◆ **TASK REQUIREMENTS**:
1: In the miyan taushe recipe, why should the heat be lowered before the groundnut paste goes in? Answer in one to three sentences.
2: According to the miyan taushe recipe, about how long does the groundnut paste take to dissolve fully in the stock?

◆ **SELECTED EXTRACT**:
BEGIN
  5. If you are using pumping paste or puree, add it to the pot after the meats have cooked.

Preparation

  • For the miyan taushe:
  1. Boil and season the pumpkin with the assorted meats and smoked fish.
  2. Take out the meats and fry slightly (optional), meanwhile mash the cooked pumpkin to a pulp in the pot containing the beef stock.
  3. You can choose to mash all the pumpkin chunks to a pulp or mash some whilst leaving the others in tiny bite-sized pieces.
  4. Once this is done, set aside.
  5. Roast the groundnut with the skin on for Three minutes in a pan. Peel the skin off, and then blend in a mill till the groundnut forms a paste. However, you can use already roasted and peeled groundnut or shop-bought 100% groundnut paste.
  6. Blend the ingredients for the pepper (tomatoes, onion, scotch bonnet/habanero pepper & bell pepper) and boil reduce it till most of the water content has evaporated.
  7. Put the fried meat back into the pot containing beef stock and mashed pumpkin, let it cook till the stock starts to bubble up.
  8. Lower the heat, add the groundnut paste, stir and let it also dissolve.
  9. You need to lower the heat to prevent the stock from thickening too fast and burning.
  10. The groundnut paste will take roughly three minutes to dissolve thoroughly and you will notice that the stock has thickened and taken on an orange colour.
END
◆ **DATA PROVIDED**:
BEGIN
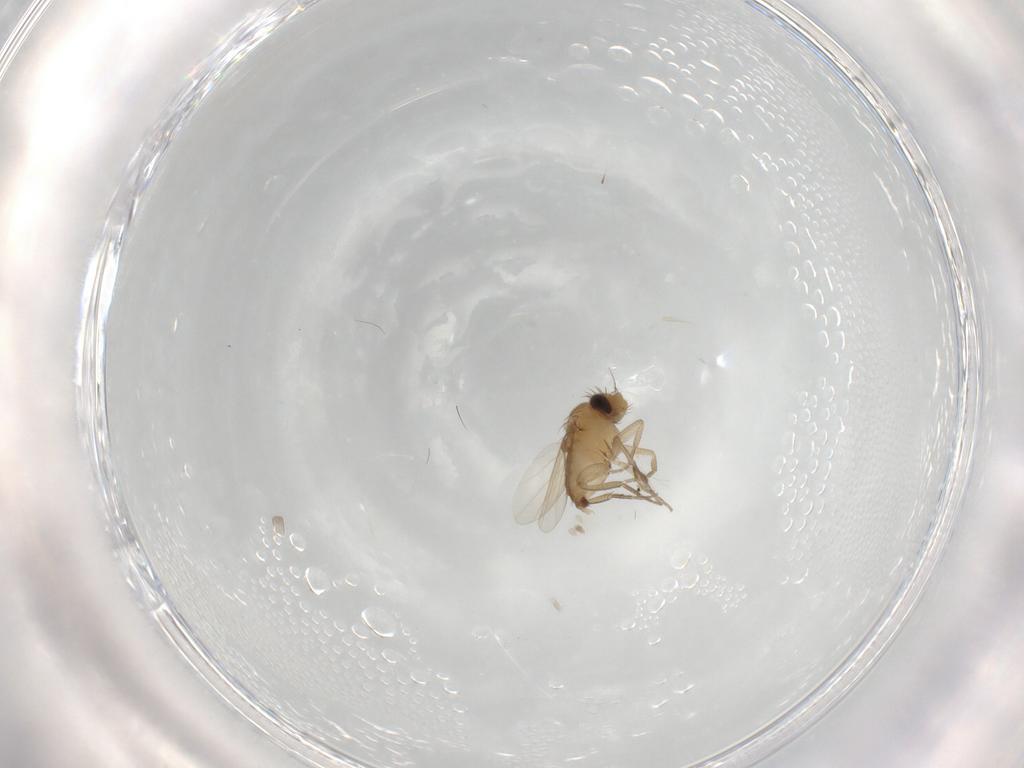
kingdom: Animalia
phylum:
END
◆ **ANSWERS PER TASK**:
1: The heat is lowered to keep the stock from thickening too fast and burning once the groundnut paste is added.

2: Roughly three minutes.